In a bug report made public today, Natalie Silvanovich, a security researcher at Google Project Zero, said the bug resided in the WebRTC protocol that the Messenger app is using to support audio and video calls.
In a normal scenario, audio from the person making the call would not be transmitted until the person on the other end accepts the call. This is rendered in the app by either not calling setLocalDescription until the person being called has clicked the “accept button,” or setting the audio and video media descriptions in the local Session Description Protocol (SDP) to inactive and updating them when the user clicks the button, Silvanovich explained.
Exploiting the bug takes a few seconds, according to Silvanovich's bug report. The Google researcher reported the issue to Facebook last month, and the social media giant patched it on 11/19/2020 in an update to its Messenger for Android app.

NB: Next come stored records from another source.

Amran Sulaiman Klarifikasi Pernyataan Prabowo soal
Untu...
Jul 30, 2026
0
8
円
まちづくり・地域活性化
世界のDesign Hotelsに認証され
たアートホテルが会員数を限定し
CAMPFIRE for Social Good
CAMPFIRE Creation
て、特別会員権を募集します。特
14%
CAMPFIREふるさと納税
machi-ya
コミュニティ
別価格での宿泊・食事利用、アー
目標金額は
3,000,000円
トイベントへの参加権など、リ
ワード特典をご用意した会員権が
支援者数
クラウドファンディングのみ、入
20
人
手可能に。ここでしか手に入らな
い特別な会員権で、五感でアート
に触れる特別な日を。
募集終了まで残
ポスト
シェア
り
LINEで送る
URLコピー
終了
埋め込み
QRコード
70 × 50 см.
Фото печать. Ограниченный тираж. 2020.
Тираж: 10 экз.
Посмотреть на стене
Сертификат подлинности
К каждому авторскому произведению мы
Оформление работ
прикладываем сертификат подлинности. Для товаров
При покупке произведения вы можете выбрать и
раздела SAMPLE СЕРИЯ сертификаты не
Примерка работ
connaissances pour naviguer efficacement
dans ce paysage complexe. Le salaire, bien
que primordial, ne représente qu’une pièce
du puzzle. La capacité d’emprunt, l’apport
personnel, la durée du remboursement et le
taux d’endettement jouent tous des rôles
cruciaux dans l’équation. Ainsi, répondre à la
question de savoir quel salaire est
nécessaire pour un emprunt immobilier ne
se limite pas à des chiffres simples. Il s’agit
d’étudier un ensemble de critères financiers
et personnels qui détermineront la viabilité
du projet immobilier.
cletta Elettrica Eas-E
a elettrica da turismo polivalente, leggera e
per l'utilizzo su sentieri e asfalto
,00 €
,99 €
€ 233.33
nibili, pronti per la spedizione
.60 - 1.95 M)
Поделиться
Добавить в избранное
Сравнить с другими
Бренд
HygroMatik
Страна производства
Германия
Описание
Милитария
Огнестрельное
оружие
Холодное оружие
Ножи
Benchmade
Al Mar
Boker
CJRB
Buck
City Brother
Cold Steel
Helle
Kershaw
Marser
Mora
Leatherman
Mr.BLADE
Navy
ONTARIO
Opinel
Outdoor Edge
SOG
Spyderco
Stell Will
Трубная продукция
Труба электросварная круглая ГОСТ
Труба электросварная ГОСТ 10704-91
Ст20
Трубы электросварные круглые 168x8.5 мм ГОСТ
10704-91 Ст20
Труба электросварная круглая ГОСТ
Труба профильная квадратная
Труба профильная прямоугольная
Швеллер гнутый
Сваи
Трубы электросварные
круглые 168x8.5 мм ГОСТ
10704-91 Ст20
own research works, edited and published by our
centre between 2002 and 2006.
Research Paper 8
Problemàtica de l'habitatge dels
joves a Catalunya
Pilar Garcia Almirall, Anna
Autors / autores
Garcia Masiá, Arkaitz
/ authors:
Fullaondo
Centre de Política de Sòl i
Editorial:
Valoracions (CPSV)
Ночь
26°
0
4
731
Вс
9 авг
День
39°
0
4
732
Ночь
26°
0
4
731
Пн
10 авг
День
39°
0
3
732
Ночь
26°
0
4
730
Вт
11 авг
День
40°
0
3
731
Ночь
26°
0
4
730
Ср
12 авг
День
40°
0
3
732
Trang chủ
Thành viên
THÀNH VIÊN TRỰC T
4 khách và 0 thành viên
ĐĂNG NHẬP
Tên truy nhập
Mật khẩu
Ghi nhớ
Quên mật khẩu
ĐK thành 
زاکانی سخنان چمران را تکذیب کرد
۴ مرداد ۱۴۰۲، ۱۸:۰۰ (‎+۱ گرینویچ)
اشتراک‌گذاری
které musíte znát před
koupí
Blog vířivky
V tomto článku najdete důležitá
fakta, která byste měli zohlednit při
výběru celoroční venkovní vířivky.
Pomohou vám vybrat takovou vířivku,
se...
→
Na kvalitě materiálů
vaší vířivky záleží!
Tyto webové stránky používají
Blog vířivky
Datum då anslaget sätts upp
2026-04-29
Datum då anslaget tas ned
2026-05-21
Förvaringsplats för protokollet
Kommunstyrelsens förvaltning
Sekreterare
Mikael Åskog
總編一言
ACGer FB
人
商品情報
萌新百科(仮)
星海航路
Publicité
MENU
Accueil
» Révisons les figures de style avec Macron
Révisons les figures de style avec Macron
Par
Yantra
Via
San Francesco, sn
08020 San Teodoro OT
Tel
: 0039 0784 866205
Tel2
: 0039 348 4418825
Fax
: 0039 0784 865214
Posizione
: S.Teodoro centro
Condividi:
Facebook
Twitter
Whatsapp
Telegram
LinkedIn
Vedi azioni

In fact, Silvanovich’s identification of the Messenger bug—which earned her a $60,000 bounty–was one of several that the company highlighted in a blog post published Thursday celebrating the program’s 10th anniversary.
“After fixing the reported bug server-side, our security researchers applied additional protections against this issue across our apps that use the same protocol for 1:1 calling,” Dan Gurfinkel, Facebook security engineering manager, wrote in the post. He added that Silvanovich’s award is one of the three highest ever awarded, “which reflects its maximum potential impact.”
Silvanovich chose to donate the “generously awarded” bounty to GiveWell, a nonprofit that organizations charitable donations to ensure their maximum impact, she disclosed on Twitter. Silvanovich is among a number of Google Project Zero researchers who have been active lately at identifying serious vulnerabilities in popular apps. In the past month, researchers from the group have not only discovered significant zero-day vulnerabilities in Google’s own Chrome browser, but also in Apple’s mobile devices and Microsoft Windows.